● Instruction
Please rewrite the records from the line containing "pose: elev=64.4 azim=233.3" through the line containing "Dot at: (286, 189)", putting "distance" wherever "dist" appears and leaving everything else the same.

Dataset records:
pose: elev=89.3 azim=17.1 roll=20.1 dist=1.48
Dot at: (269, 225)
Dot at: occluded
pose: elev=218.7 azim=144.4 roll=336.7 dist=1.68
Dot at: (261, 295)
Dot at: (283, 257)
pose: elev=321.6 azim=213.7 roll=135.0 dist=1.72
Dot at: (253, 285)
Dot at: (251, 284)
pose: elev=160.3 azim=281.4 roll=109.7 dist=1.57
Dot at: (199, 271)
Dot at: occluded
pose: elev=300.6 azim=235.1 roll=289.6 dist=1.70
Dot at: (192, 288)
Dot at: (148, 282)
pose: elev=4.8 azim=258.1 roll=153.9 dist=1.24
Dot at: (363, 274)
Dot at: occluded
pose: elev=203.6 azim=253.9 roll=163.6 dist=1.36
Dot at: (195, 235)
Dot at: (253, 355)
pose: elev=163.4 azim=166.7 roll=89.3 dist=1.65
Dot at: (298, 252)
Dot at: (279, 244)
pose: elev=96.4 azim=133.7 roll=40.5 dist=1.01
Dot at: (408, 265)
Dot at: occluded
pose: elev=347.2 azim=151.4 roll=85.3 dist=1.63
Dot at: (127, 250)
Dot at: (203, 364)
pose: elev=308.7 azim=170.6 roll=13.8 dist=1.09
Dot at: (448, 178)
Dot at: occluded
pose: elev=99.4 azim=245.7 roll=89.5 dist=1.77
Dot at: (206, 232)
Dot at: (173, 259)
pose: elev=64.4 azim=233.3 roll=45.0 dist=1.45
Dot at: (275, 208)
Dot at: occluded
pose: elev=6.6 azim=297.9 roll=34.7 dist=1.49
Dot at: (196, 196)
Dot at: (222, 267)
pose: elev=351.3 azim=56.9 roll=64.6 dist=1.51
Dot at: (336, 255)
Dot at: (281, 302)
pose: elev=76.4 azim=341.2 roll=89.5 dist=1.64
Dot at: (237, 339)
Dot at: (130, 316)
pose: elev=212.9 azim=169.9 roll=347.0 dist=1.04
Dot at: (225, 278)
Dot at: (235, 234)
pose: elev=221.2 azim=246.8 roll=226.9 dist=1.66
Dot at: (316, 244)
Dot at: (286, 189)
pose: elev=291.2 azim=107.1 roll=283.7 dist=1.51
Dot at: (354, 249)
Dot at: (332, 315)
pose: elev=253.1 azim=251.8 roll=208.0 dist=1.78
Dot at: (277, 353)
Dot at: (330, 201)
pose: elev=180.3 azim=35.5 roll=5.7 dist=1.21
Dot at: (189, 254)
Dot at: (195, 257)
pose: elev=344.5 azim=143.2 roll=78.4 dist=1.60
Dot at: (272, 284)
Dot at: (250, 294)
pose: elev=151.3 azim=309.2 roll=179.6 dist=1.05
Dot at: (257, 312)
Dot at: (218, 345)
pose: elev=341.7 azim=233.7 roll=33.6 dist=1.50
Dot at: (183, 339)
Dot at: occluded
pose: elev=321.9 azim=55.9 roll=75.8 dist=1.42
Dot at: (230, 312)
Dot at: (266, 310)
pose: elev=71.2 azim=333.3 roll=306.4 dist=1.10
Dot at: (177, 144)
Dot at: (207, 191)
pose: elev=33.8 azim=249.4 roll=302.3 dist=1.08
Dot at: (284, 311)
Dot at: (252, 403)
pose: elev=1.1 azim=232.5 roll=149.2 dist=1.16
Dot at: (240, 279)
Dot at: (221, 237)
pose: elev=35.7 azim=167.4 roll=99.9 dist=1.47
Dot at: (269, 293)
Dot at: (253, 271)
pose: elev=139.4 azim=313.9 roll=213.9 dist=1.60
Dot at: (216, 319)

● Response to the task
pose: elev=64.4 azim=233.3 roll=45.0 distance=1.45
Dot at: (275, 208)
Dot at: occluded
pose: elev=6.6 azim=297.9 roll=34.7 distance=1.49
Dot at: (196, 196)
Dot at: (222, 267)
pose: elev=351.3 azim=56.9 roll=64.6 distance=1.51
Dot at: (336, 255)
Dot at: (281, 302)
pose: elev=76.4 azim=341.2 roll=89.5 distance=1.64
Dot at: (237, 339)
Dot at: (130, 316)
pose: elev=212.9 azim=169.9 roll=347.0 distance=1.04
Dot at: (225, 278)
Dot at: (235, 234)
pose: elev=221.2 azim=246.8 roll=226.9 distance=1.66
Dot at: (316, 244)
Dot at: (286, 189)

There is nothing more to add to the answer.